◆ TASK BRIEF ◆
Tell how many lines of the entries below include the string "Владимир". Respond with the number alone.

◆ MATERIALS PROVIDED ◆
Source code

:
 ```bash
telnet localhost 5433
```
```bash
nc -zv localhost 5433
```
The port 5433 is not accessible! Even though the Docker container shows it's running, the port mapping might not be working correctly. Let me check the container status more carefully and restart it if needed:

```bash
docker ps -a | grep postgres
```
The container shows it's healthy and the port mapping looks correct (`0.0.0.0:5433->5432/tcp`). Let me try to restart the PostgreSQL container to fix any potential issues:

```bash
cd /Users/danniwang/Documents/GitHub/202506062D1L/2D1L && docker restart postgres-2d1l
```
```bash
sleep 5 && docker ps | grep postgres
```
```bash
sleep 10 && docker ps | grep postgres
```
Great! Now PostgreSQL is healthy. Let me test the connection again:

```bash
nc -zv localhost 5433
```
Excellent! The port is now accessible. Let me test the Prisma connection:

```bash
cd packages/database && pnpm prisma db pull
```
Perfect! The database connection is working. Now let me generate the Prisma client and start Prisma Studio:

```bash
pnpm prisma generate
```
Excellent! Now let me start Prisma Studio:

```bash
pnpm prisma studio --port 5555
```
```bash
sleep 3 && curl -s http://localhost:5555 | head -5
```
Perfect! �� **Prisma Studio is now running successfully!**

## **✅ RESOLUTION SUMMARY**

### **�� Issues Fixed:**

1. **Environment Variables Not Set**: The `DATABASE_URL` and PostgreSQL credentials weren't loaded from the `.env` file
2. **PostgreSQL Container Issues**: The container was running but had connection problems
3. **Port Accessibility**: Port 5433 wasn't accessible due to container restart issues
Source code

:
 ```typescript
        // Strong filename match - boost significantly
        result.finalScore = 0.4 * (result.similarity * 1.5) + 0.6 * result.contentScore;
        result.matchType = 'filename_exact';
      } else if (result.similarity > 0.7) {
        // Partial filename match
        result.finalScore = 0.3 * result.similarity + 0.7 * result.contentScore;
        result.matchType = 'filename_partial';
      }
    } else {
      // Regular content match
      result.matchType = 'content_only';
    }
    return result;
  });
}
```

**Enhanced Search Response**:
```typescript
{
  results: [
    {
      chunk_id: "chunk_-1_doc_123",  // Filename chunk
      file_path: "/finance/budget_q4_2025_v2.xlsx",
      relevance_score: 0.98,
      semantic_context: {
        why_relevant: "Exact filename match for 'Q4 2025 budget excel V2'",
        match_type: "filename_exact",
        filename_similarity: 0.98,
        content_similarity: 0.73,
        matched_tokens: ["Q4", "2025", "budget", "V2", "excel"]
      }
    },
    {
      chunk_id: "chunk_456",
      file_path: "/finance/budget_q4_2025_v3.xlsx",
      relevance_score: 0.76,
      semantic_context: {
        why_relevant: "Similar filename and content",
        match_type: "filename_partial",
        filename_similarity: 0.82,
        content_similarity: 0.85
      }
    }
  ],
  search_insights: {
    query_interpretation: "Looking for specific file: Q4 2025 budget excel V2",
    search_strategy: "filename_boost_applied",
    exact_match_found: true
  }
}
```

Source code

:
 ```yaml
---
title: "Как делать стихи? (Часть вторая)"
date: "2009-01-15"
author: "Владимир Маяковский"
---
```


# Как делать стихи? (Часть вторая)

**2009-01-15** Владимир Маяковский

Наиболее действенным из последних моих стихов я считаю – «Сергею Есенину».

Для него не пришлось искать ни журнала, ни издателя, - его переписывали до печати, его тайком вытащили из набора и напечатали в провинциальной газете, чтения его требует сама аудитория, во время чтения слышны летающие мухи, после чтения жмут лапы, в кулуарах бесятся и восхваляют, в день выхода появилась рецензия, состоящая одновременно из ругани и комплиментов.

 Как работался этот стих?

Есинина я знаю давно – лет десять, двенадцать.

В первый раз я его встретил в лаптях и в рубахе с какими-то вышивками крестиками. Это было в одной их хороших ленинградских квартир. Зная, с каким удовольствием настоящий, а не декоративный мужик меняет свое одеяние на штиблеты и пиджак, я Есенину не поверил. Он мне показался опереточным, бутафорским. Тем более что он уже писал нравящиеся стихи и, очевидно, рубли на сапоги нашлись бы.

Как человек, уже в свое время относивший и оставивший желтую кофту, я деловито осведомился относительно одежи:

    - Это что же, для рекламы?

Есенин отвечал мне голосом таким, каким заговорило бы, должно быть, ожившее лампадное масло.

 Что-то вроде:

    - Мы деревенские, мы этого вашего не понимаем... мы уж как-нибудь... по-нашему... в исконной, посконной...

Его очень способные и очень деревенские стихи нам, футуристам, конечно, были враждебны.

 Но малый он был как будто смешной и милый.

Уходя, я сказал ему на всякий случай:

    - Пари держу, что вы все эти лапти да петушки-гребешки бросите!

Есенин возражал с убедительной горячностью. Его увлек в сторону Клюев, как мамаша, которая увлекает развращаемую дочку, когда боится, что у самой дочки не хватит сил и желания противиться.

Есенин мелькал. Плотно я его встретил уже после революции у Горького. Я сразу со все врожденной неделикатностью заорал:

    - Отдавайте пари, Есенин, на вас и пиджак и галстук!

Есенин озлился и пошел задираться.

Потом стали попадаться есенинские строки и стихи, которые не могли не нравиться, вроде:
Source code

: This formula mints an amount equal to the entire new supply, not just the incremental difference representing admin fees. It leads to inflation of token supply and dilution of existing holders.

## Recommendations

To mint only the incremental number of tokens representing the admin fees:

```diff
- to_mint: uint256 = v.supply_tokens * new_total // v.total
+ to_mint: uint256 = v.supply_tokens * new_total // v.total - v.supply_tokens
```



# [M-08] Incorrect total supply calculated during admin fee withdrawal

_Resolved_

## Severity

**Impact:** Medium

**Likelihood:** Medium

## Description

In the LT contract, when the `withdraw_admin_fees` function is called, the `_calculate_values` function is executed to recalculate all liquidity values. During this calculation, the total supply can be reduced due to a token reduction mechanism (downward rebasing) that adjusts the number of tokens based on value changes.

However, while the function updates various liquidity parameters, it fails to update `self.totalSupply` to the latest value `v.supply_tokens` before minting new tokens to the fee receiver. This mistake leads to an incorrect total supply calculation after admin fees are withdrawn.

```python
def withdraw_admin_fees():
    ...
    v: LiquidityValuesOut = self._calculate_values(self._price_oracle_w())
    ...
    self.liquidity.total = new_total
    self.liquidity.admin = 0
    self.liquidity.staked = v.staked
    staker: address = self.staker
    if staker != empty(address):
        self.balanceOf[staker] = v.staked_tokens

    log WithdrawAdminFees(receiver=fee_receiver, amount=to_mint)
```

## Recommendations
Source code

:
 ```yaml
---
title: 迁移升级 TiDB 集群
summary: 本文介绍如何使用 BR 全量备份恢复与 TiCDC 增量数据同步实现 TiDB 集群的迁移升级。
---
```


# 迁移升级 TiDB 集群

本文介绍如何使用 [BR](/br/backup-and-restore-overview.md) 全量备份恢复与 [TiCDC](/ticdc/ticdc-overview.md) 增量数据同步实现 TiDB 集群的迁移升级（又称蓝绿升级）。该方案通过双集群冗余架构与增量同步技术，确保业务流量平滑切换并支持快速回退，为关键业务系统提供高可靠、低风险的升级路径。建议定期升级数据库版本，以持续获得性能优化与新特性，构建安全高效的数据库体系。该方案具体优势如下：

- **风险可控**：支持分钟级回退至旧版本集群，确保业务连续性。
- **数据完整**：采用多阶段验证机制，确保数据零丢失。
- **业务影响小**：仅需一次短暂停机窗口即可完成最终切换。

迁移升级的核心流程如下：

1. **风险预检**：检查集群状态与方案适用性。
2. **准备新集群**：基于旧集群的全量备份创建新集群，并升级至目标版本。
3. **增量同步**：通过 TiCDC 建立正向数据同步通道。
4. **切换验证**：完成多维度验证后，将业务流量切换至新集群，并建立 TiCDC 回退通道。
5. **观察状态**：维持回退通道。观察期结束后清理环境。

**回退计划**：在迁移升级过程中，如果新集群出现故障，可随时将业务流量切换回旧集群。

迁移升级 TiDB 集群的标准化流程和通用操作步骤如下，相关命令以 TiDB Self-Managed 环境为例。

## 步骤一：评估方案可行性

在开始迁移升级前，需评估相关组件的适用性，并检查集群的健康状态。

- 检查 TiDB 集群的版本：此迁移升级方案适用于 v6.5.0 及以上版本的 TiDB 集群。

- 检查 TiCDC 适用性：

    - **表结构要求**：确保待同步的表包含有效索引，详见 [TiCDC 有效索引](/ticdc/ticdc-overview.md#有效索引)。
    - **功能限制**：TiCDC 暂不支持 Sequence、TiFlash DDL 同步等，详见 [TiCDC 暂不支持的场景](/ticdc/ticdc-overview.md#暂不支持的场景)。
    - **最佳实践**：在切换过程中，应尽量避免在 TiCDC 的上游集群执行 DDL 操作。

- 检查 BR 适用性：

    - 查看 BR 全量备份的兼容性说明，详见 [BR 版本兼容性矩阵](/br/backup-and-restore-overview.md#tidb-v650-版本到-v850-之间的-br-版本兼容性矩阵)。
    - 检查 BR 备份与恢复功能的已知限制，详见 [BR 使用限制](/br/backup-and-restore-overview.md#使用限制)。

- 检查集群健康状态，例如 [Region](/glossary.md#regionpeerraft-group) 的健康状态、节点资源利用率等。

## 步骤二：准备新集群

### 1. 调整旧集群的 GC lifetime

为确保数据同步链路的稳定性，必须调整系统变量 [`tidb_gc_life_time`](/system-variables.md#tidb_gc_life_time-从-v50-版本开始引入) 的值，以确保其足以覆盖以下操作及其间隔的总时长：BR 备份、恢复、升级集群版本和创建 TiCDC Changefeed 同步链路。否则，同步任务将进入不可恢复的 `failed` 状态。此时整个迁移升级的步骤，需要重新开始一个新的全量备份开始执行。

◆ RESULT ◆
2